▸ **Exercise details**
Please report how many lines in the listing below contain the string "matching", with case counting, and give only the number.

Extracted data entries:
════════════════
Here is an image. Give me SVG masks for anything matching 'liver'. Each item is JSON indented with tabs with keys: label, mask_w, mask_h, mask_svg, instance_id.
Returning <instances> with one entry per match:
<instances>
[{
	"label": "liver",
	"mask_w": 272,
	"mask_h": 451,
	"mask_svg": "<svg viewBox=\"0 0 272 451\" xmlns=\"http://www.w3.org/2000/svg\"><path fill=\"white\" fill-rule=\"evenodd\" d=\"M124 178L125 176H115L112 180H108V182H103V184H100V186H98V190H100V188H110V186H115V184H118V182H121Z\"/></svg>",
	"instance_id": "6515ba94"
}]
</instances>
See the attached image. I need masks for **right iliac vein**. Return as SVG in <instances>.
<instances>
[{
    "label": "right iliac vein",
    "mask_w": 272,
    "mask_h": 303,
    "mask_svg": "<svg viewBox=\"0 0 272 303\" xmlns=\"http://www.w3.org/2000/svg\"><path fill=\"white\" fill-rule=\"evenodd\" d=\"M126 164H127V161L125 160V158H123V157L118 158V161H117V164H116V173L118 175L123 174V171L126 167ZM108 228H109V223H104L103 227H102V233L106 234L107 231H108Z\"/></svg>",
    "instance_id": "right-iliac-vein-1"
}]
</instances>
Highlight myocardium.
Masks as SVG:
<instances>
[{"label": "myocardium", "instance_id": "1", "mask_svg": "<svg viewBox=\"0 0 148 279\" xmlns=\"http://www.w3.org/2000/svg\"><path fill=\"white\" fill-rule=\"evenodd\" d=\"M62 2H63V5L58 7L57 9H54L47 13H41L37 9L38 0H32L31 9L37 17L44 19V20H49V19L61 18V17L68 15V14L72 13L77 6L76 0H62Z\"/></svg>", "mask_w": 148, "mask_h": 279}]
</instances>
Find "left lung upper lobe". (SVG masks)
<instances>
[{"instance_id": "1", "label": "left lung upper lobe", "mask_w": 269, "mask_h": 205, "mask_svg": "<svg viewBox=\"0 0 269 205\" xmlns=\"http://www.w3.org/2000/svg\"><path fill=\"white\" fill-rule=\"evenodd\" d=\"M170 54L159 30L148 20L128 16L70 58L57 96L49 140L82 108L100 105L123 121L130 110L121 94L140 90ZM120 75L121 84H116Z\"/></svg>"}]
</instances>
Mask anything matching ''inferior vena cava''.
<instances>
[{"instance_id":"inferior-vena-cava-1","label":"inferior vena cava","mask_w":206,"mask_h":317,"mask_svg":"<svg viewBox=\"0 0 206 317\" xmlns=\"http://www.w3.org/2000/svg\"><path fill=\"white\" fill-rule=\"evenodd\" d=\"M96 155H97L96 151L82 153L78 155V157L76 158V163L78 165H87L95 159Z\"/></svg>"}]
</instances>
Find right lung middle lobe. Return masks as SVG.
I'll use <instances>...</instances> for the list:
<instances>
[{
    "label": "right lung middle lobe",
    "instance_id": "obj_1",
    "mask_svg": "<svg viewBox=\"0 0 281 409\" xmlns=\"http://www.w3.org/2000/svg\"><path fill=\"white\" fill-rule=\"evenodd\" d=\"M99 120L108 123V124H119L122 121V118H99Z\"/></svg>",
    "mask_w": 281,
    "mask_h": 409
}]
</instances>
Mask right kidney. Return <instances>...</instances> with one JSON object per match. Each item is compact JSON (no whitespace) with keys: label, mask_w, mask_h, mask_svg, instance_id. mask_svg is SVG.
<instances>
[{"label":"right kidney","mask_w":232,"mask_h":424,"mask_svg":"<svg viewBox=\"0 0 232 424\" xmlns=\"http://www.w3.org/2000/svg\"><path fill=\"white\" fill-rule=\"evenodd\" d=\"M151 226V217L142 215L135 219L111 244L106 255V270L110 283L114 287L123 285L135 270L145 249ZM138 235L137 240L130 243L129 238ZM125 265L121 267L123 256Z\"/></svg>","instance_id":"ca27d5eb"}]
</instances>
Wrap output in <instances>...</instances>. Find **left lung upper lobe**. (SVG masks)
════════════════
▸ **Answer for this exercise**
2